7 men and 3 women are ranked according to their scores on an exam. Assume that no two scores are alike, and that all 10! possible rankings are equally likely. Let X denote the highest ranking achieved by a man (so X=1 indicates that a man achieved the highest score on the exam).
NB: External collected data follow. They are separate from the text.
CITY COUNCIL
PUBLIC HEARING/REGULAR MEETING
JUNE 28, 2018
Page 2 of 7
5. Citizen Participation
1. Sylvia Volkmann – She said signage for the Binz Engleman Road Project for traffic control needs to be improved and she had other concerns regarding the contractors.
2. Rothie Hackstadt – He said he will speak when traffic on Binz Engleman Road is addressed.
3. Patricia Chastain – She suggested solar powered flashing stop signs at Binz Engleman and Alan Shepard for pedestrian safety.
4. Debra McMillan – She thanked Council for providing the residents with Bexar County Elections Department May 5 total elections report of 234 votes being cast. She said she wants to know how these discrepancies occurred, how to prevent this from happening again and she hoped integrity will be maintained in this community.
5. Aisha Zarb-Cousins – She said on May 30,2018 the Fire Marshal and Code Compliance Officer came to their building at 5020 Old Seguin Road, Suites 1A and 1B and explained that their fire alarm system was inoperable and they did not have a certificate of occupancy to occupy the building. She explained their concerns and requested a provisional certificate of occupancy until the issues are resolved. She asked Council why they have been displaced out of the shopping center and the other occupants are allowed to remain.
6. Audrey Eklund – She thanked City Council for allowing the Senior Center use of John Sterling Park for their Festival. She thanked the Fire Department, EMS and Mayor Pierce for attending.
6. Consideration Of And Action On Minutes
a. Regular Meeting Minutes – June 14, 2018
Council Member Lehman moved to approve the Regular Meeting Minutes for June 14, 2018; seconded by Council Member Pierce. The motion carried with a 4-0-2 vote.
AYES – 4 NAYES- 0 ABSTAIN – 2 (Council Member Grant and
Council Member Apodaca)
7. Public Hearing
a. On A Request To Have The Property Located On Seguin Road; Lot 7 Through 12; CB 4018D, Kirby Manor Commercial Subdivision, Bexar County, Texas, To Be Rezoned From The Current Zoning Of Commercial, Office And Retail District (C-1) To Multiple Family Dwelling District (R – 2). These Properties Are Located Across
Find each of the following:
How do I get p(x=3) and p(x=7)?
P(x=1)= 7/10 =.70
p(x=2)= (7/10) * (3/9) = 0.233333333
p(x=3)
p(x=7)
To find the probability that X is equal to 3, we need to consider the possible placements of the 3 women and the 7 men in the rankings.
To calculate p(x=3), we can use the concept of combinations. We need to select 3 men out of the 7 available to achieve the top 3 rankings, and arrange them appropriately. Therefore, the probability can be calculated as follows:
p(x=3) = (7C3 * 3!) / 10!
Here, 7C3 represents the number of ways to select 3 men out of 7, and 3! represents the number of ways to arrange those 3 men among themselves. The denominator, 10!, represents the total number of possible rankings.
Using the combination formula: nCr = n! / (r! * (n-r)!)
p(x=3) = (7C3 * 3!) / 10!
= (7! / (3! * (7-3)!) * 3!) / 10!
= (7! / (3! * 4!) * 3!) / 10!
= (7! / (3! * 4!)) / (10! / (10-7)!)
Simplifying further, we have:
p(x=3) = (7*6*5) / (3*2*1 * 4*3*2*1) * (10*9*8*7*6*5*4*3*2*1) / (3*2*1 * (10*9*8*7*6*5))
p(x=3) = 7/120 = 0.058333333
To find p(x=7), we can use the same logic. Since X=7 indicates that a man has achieved the lowest ranking, we need to consider the placement of the 7 men below the 3 women.
p(x=7) = (7C7 * 7!) / 10!
Here, 7C7 represents the number of ways to select all 7 men, and 7! represents the number of ways to arrange those 7 men among themselves.
Simplifying further, we have:
p(x=7) = (7C7 * 7!) / 10!
= (7! / (7! * (7-7)!) * 7!) / 10!
= (7! / (7! * 0!)) / (10! / (10-7)!)
Since 0! is equal to 1, we have:
p(x=7) = (7! / 7!) / (10! / 3!)
Simplifying further, we get:
p(x=7) = 1 / (10*9*8)
p(x=7) = 1/720 = 0.0013888889
Therefore, p(x=3) is approximately 0.0583 and p(x=7) is approximately 0.0014.